Legal Ethics and the Separation of Law and Morals
82 Pages Posted: 16 Mar 2005
Date Written: March 16, 2005
This paper explores the jurisprudential question of the relationship between moral values and legal norms in legal advising and counseling in the context of an analysis of the so-called torture memos prepared by lawyers in the Office of Legal Counsel in 2002. The principal claim of the paper is that the torture memos are morally bankrupt because they are legally bankrupt. The lawyers' actions were wrong from a moral point of view because the lawyers failed with respect to their obligation to treat the law with respect, not simply as an inconvenient obstacle to be planned around. The morality of torture plays no direct role in this analysis. Although it is easy to say at a high level of generality that torture is immoral, it is possible for reasonable people to disagree in good faith over application questions, such as whether a particular interrogation technique should be deemed torture, or whether there may be some moral justification for torture in a particular case. In order for citizens and law enforcement officials to cooperate in the project of defending national security while also respecting human rights, it is necessary to reach some provisional settlement of these normative debates. Because the law enables social action in the face of disagreement, it is entitled to respect by affected individuals and also lawyers acting in a representative capacity.

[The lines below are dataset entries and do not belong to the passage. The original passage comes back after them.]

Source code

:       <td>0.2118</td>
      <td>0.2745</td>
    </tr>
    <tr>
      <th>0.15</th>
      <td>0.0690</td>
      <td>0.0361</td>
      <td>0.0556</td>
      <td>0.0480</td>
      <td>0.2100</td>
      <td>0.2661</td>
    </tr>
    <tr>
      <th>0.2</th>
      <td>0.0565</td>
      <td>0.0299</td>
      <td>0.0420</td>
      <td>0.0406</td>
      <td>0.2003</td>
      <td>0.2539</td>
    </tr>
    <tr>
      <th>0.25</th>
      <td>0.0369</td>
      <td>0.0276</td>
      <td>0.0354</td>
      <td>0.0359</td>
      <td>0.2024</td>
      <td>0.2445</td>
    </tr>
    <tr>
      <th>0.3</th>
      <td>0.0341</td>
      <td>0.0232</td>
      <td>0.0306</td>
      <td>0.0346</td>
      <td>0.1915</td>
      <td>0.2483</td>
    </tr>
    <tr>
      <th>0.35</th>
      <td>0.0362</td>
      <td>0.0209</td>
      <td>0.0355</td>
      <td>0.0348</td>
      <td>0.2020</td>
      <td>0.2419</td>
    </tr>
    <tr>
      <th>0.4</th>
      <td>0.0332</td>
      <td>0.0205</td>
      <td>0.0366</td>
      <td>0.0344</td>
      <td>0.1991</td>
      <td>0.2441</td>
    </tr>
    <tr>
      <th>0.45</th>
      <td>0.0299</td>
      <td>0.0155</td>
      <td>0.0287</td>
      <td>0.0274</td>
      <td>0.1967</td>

The position defended in this paper contrasts with two widely accepted views. The first, which I call the standard lawyers' defense of the torture memos, maintains that moral values are excluded from legal reasoning. This position rests on a misunderstanding of legal positivism or, in its more sophisticated versions, on an argument for the exclusive or hard strand of positivism. The more plausible version of inclusive positivism permits moral values to become incorporated into conventional practices of legal reasoning. The second view, which is more common within the academic legal ethics literature than among practicing lawyers, holds that the role of lawyer is directly moralized, in the sense that a lawyer acting in a professional capacity is bound by the same moral principles as an ordinary moral agent would be in the same situation. In order to defend this position, it is necessary to briefly set out the argument for the authority of law that I have defended at length elsewhere. This paper further fleshes out that argument by providing a hypothetical narrative suggesting how law derives its authority from its capacity to enable coordinated social activity in the face of persistent moral disagreement, specifically regarding the morality of torture.